Lo gracioso, es que como diría cualquier buen analista sea uno del Partido Populista, Socialista, Nacionalista, Regionalista, Radicalista, del de Rosa Diez que es muy lista e incluso de la muy moralista IU, todos se apuntan al discurso de combatir el fraude siempre fuera de sus listas.
Los medios de manipulación, en previsión de un escarmiento internacional de los tribunales griegos para todo aquel periodista incontrolado que llevado por la ambición de conseguir un “Pulitzer” estuviera meditando la posibilidad de imitar a su inconsciente colega, han deslizado la impresión de que en el caso se enfrentaban por un lado el derecho a la intimidad y por otro la libertad de expresión. ¡No es cierto! Lo allí dirimido, es el privilegio a delinquir de las élites socio-político-económicas dirigentes con el consentimiento cómplice de las Instituciones frente al derecho y obligación de todo buen ciudadano de denunciar el delito en cuanto tenga noticia del mismo.

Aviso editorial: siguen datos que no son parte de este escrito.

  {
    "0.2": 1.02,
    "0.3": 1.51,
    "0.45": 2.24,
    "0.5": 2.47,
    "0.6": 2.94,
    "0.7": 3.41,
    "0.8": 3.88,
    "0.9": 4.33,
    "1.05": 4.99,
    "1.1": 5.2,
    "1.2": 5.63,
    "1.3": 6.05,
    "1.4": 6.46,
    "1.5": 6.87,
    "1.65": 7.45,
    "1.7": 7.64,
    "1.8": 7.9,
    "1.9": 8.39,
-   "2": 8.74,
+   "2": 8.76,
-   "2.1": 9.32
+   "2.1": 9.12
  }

Porque ustedes me dirán dónde se ha visto que la ley ampare la intimidad para cometer fechorías, de no ser que quienes las cometan sean los mismos legisladores. ¡No! No hace falta que contesten a la pregunta retórica.
Al parecer, la única lista que se puede publicar a nivel nacional e internacional, a la única que se le puede dar difusión mediática y promocionar por estaciones de tren, paradas de autobús, metro y aeropuertos, es la de los Terroristas. Será un desliz. Porque, si en su día el mismo Santo Padre Pio XII reconoció que Satán se había infiltrado en la Curia Vaticana, hoy podemos advertir que los mayores terroristas del planeta nos gobiernan desde las instituciones democráticas.